Начало XX в. в Европе ознаменовалось резким усилением внимания к украинскому вопросу. Идеи и концепции украинского движения, восходящие к революционным событиям 1848 г., а от них — к польской шляхетской идеологии сарматизма, стали реакцией на многовековое подчиненное положение украинского населения по отношению к представителям власти из числа местных элит. Вместе с тем со временем украинские требования по недопущению русского и польского влияния в Галиции переросли в отдельную идеологию, ставившую своей целью создание независимого государства украинцев. Видоизменявшееся на протяжении нескольких десятилетий самосознание галицийских украинцев привело к деформации ментальности целых этнических групп и появлению уже не первого поколения людей, для которых то, что мы сейчас именуем украинским национализмом, было не политической платформой, а психологией. При этом главной проблемой украинского движения оставалось отсутствие идеологической однородности его доктрины, что заставило его приверженцев обратиться к мифотворчеству, выдающимся событиям национальной истории и идеям нерушимости национального государства.
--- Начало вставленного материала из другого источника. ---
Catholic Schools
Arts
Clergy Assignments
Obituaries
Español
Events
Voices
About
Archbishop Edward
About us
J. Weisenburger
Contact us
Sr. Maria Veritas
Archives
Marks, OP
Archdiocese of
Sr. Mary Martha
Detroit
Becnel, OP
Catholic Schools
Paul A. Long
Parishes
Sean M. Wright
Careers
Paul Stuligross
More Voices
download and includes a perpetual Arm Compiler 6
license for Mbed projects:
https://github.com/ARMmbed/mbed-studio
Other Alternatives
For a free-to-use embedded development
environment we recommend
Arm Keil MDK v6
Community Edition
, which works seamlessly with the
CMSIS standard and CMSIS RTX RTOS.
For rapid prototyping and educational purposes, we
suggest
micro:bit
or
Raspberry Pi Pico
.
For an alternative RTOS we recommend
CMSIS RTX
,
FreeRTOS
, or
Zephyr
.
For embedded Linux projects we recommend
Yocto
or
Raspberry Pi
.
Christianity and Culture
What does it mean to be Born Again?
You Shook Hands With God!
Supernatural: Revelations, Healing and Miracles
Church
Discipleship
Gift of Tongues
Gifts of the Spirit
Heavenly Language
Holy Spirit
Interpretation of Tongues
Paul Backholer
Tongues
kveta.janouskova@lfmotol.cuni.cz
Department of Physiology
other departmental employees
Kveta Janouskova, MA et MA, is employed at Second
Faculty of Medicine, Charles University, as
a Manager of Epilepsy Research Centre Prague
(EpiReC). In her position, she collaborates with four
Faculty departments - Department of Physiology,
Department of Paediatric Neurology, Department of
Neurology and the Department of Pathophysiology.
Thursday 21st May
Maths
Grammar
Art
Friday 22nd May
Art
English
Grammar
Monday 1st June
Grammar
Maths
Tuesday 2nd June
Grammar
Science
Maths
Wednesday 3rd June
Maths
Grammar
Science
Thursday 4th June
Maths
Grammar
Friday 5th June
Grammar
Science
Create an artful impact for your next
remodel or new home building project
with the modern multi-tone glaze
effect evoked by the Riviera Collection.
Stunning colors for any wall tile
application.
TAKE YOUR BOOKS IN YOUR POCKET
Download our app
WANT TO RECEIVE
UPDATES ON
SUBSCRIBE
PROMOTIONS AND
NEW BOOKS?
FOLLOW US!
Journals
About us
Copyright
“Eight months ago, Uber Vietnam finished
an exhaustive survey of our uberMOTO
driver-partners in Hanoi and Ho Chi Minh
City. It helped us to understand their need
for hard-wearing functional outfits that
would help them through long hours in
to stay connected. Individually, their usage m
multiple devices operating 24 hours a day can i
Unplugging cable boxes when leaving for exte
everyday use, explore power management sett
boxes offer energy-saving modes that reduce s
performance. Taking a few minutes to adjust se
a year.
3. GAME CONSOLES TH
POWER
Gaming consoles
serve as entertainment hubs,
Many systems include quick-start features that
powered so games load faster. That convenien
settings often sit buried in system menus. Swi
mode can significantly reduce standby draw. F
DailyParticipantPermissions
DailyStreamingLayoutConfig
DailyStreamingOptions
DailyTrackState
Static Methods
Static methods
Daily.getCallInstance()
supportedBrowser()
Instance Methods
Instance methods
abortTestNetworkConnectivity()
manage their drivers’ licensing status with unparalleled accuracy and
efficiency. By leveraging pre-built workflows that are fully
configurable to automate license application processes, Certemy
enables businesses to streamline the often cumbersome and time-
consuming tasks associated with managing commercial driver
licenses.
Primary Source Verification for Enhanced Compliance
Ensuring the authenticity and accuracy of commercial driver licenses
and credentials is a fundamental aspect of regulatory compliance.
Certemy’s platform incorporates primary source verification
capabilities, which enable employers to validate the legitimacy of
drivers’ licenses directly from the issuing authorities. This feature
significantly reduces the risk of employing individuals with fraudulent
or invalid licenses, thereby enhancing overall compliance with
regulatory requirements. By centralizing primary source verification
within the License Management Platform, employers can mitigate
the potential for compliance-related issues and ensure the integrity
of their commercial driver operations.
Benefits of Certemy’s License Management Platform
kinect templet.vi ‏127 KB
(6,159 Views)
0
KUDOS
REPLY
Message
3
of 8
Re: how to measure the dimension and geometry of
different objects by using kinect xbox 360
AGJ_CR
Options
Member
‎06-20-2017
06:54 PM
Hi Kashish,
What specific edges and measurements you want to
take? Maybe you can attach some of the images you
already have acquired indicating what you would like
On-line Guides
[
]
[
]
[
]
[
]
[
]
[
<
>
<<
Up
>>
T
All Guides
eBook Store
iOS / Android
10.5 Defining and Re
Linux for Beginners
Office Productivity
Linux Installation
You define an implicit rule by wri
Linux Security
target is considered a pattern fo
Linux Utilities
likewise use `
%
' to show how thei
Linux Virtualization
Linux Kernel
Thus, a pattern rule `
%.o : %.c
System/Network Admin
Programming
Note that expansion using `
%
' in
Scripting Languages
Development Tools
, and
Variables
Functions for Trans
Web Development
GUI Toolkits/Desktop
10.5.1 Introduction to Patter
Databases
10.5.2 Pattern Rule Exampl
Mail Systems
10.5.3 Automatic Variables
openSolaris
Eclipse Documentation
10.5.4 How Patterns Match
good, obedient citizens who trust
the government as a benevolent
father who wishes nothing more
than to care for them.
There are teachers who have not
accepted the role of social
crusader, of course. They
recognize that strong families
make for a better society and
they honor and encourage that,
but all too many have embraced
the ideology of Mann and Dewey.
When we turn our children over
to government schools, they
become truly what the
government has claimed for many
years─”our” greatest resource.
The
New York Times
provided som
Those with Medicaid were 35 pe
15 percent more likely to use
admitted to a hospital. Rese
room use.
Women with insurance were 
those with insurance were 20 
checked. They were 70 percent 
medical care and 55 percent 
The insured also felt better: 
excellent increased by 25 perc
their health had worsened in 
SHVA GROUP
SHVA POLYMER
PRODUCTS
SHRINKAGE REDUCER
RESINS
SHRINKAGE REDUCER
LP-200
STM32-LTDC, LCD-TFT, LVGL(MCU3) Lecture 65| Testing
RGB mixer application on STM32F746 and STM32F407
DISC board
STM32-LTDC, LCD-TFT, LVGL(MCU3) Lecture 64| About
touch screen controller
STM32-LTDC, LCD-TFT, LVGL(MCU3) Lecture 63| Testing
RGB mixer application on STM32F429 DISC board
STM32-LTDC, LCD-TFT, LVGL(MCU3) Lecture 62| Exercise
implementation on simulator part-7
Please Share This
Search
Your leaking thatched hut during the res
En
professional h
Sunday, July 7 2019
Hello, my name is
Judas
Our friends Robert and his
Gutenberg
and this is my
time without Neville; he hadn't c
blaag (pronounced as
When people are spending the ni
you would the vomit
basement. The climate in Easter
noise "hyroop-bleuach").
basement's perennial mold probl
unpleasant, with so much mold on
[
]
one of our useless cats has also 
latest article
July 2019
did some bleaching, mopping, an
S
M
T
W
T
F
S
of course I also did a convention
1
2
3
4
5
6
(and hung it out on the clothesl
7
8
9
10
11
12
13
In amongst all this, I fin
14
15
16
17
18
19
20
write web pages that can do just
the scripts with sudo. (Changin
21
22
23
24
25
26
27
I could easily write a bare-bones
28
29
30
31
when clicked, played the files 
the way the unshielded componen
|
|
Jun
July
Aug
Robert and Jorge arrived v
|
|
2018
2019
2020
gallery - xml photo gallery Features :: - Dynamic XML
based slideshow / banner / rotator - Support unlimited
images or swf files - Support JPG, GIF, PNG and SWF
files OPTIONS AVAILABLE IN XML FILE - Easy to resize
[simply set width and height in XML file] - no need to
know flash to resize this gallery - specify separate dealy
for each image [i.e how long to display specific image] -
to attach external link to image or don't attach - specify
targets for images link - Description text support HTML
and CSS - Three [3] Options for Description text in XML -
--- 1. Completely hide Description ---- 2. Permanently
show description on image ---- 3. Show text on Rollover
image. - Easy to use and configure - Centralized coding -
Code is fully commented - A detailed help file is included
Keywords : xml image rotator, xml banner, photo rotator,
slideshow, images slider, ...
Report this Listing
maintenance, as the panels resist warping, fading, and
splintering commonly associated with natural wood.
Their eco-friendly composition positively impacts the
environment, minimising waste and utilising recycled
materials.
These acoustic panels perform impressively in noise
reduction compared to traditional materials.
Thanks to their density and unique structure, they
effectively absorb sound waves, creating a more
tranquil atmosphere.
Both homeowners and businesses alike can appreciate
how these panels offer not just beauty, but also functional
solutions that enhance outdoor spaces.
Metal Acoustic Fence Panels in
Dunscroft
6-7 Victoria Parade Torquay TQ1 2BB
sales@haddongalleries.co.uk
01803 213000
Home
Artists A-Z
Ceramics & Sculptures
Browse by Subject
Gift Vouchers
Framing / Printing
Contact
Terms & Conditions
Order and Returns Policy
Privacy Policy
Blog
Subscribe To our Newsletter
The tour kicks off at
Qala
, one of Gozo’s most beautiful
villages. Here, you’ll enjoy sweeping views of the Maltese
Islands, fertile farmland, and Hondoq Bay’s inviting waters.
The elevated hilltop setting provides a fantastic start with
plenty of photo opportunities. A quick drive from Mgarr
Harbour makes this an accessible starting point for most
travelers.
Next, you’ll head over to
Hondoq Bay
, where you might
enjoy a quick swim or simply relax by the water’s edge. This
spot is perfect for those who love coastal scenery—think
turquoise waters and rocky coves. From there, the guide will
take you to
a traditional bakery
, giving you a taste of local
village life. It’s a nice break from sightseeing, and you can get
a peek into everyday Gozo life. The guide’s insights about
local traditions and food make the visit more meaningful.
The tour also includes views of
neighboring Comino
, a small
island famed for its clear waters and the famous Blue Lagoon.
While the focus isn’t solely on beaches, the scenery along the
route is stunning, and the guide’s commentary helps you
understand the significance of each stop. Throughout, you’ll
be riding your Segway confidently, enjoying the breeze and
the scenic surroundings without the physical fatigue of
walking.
По выражению британского исследователя Бенедикта Андерсона, «волшебство национализма» заключалось именно в том, «чтобы превратить шанс в предназначение» (Anderson 1983: 19).
…
Тем не менее, со временем акцент противодействия полностью сместился в сторону России. Русины и русские стали обозначаться как представители двух диаметрально противоположных рас: первые относились к истинным наследникам славянских племен, вторые — к потомкам непонятного племенного конгломерата, включавшего в себя финно-угров, прибалтов и монголов (Subtelny 1988: 52–53). Галиция в этой связи именовалась «заслоном от угрожающих нашей западноевропейской культуре нецивилизованных восточных народов» (Kessler 1916: 39). Излюбленным приемом официальной австрийской пропаганды стало противопоставление Европы и России как наследниц разных частей Римской империи: России — деспотичной Византии, Европы — благородного Рима (Schmidt 1914: 5–6). К Европе в данном случае относили и Украину, которая «была слишком прочно привязана к западноевропейской культуре, чтобы с легким сердцем подчиниться насилию азиатского деспота» (Puluj 1915: 11).